In commemoration of Harriet Tubman Day March 10, internationally renowned actress Gwendolyn Briley-Strand brought Harriet Tubman to the Halls of Congress, and she brought some passengers with her. Members of Local 1-2 of Utility Workers Union of America, AFL-CIO, Worcester County NAACP Branch, and HR 1242 Resilience Project were present to encourage Congress to introduce legislation to rename the Virginia Inside Passage as the Harriet Tubman Waterway.
At the grand opening of the National Museum of African American History and Culture in Washington, D.C., Sept. 24, 2016, Briley-Strand was honored to introduce President Barack Obama, First Lady Michelle Obama, President George W. Bush, former First Lady Laura Bush, and all the dignitaries and celebrities in attendance.
Wherever there was a waterway, it was an escape route for the enslaved. The Virginia Inside Passage, and several bays in Delaware and Maryland were the corridors for freedom along the Eastern Shore of Delmarva. These waters saw countless enslaved Africans take this route to emancipate themselves from the shackles of slavery. Tubman made 13 trips between her Delmarva Peninsula home in Dorchester County, Md., and Philadelphia. She knew the area, mastered the elements and never lost a passenger. The mouth of this waterway begins at the Chesapeake Bay, which was the entry point of many slave ships arriving from West Africa.

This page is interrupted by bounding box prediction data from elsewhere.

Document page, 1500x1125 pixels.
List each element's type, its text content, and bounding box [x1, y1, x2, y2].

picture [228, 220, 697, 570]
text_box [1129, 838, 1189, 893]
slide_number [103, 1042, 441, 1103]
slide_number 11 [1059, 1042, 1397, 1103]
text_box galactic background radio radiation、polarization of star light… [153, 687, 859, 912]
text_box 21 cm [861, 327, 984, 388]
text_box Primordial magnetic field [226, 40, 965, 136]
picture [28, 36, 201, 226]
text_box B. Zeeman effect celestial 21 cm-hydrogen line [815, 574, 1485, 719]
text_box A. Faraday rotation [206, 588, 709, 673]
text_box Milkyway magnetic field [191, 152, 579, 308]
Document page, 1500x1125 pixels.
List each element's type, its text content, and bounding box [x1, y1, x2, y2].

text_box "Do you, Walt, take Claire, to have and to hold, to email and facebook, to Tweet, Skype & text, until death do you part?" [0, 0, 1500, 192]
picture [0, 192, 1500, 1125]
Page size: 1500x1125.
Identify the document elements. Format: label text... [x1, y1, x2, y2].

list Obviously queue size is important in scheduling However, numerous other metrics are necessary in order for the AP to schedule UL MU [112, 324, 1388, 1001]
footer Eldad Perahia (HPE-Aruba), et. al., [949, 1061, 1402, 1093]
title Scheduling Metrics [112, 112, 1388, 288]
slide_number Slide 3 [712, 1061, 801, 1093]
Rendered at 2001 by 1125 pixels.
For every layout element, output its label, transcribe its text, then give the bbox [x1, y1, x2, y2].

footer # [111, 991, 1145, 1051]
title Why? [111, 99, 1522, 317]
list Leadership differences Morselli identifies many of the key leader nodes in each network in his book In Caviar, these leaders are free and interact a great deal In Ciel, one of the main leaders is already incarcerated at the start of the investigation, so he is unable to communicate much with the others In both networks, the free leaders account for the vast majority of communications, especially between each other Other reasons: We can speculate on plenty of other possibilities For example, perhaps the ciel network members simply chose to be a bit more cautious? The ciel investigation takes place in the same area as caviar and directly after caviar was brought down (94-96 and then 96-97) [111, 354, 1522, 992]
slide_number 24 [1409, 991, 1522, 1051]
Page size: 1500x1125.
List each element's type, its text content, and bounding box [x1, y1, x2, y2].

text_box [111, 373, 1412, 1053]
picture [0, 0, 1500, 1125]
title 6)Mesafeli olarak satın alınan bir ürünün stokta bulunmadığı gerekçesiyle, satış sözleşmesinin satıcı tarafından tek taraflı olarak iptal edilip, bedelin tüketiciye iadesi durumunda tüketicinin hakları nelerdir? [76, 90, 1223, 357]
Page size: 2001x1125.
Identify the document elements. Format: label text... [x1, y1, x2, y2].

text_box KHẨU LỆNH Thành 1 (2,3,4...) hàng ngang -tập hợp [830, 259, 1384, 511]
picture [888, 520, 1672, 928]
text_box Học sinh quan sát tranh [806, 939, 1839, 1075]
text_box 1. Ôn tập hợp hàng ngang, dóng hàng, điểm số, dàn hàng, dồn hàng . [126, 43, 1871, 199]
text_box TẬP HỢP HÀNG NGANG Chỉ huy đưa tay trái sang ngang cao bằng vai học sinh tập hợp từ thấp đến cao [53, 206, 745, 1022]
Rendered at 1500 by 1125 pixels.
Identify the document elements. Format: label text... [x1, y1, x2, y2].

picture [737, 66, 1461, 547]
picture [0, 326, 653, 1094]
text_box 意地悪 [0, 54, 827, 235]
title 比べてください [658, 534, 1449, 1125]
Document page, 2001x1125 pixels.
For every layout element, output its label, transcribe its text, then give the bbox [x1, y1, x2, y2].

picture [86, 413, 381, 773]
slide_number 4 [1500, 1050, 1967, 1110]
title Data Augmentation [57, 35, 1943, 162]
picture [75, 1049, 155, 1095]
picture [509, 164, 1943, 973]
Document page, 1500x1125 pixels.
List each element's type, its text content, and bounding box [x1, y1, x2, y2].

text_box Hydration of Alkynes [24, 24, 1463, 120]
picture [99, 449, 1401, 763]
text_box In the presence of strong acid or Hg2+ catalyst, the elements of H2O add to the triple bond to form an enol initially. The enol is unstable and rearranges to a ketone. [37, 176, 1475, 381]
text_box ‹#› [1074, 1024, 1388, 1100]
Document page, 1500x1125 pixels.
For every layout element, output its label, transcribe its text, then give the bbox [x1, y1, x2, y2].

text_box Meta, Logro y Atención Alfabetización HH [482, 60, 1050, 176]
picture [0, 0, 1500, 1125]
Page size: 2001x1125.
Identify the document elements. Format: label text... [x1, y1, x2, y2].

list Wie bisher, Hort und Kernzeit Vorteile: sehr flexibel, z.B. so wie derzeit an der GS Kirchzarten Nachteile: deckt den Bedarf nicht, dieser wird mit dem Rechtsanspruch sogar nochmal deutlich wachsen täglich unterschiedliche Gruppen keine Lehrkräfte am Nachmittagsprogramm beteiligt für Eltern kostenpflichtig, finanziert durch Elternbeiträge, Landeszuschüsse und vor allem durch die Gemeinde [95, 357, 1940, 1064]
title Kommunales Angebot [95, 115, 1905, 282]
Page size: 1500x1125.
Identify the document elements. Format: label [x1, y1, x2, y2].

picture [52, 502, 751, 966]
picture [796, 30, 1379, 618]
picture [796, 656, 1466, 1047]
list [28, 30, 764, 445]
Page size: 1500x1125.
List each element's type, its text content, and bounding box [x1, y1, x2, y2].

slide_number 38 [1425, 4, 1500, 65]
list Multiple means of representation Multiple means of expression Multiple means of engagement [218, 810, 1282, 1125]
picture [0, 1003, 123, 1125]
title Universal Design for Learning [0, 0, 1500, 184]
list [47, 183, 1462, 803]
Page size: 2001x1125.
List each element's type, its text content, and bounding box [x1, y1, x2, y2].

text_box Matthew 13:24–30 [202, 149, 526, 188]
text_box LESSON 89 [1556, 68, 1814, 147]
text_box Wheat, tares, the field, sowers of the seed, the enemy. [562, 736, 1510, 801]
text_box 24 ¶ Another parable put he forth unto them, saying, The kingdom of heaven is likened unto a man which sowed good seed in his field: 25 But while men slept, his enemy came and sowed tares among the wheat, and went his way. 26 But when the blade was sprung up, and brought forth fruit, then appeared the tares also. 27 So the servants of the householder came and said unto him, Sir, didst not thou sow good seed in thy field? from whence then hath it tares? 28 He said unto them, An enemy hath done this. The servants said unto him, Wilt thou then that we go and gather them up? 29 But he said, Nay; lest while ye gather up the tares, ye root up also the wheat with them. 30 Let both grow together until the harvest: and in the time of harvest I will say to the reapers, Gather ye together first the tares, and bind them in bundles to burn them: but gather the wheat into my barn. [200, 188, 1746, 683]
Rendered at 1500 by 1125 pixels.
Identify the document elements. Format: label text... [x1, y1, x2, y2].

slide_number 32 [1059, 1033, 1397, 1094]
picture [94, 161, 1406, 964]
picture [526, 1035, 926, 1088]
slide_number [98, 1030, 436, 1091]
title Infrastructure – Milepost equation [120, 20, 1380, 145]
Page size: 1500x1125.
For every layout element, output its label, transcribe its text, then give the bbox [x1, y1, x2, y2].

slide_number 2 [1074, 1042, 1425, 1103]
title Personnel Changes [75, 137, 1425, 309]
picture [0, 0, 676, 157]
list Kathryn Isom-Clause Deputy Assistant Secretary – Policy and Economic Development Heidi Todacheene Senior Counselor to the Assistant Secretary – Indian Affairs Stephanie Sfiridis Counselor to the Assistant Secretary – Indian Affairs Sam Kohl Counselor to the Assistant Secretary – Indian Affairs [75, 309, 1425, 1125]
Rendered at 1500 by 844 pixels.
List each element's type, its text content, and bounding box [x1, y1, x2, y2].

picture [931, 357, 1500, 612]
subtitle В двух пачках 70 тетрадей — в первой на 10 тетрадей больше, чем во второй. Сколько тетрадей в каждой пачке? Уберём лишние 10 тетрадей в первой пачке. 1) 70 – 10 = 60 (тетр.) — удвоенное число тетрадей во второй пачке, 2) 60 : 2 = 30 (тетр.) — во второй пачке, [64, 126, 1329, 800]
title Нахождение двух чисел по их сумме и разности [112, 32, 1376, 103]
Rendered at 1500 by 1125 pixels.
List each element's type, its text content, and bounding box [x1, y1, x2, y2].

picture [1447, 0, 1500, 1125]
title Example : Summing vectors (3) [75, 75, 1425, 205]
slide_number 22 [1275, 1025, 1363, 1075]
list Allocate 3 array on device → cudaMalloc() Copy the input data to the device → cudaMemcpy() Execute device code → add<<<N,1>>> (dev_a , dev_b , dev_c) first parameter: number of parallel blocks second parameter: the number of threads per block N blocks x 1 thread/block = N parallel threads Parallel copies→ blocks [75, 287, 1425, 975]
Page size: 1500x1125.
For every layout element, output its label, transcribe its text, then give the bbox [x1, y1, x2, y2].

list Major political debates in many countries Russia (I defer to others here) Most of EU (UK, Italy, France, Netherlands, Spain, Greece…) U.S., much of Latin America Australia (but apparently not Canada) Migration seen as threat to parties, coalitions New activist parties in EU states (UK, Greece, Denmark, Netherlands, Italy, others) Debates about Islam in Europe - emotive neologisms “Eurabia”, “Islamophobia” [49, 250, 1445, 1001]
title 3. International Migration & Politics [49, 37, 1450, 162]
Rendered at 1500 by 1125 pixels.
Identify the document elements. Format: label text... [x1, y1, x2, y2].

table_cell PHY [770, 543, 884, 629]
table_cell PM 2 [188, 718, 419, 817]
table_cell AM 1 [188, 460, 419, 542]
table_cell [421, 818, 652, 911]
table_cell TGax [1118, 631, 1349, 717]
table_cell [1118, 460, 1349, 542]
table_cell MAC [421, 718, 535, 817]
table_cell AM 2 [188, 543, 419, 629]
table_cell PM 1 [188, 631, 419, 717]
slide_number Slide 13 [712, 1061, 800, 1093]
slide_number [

This legislation is designed to bring a wave of healing to the United States of America. In no way is this aimed to rewrite history, but to acknowledge the past, and move the country toward the future. This waterway will honor the enslaved people who traversed this route, and the abolitionists and Native Americans who gave refuge to them along the way. There are no funds or appropriations needed from Congress for the Harriet Tubman Waterway Act.